More than 70 Heads of State will gather this week to attend the 21st Africa Union summit which coincides with a celebration of the 50th anniversary of the continental institution. The summit’s theme “Pan-Africanism and African Renaissance” will unfold with a call for Africans to “realize the dream of the founding fathers for a peaceful, prosperous, and united Africa”.
Right now, in 2013, it has been ten years since the tragedy occurring in Darfur started. In 2003, the Sudanese government began supporting militia groups called the Janjaweed (“Devil on Horseback” in Arabic) to terrorize villages in Darfur because of their ethnicity and with goals of acquiring land and resources. These actions have been widely recognized as genocide.

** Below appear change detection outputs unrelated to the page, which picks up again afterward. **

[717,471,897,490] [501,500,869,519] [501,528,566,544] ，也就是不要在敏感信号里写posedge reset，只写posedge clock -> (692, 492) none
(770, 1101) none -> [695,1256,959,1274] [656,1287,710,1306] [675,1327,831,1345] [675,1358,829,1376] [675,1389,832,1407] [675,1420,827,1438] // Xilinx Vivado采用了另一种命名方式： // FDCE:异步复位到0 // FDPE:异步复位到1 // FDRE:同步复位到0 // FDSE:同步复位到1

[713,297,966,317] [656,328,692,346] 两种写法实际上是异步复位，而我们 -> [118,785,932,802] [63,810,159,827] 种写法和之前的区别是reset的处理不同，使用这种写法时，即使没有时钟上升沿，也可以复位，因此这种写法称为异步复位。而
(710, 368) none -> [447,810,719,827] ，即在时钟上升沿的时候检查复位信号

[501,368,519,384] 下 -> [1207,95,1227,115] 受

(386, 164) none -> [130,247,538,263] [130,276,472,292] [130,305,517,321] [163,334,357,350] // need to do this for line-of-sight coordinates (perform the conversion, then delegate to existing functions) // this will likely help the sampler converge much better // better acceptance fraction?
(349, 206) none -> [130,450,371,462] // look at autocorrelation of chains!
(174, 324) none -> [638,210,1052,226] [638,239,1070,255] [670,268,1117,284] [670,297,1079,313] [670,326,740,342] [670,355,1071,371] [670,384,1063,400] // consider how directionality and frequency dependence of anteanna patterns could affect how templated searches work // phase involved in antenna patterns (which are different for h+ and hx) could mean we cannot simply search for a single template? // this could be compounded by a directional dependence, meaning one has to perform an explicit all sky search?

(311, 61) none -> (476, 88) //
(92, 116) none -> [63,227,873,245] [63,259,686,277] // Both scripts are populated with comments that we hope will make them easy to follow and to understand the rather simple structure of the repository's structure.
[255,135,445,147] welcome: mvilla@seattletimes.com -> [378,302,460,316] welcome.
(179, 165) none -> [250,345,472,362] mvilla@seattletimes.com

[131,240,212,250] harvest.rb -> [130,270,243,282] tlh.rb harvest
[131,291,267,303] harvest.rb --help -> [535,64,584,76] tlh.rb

Darfur is suffering its worst humanitarian crisis in years. Since the beginning of 2013, over 200,000 people have been displaced by what the government of Sudan dismisses as “inter-communal” violence. Ten years after the first reports of genocide trickled out of Darfur, an eerie echo of the past is sweeping across the region. The government of Sudan would like the world to believe that Darfur is plagued by intractable inter-tribal hatreds that inevitably lead to violent destabilizing conflict. But in a new report, “Darfur's Gold Rush: State-Sponsored Atrocities 10 Years After the Genocide,” Enough Project Senior Advisor Omer Ismail and I challenge that descriptive framework. Our research shows that government-armed Abbala militias’ recent power play to displace the Beni Hussein people and thereby gain control North Darfur’s gold mines is not the product of inter-tribal rivalries. Instead, the Abbala offensive must be understood as a continuation of Khartoum’s campaign of state-sponsored atrocity and plunder in the region.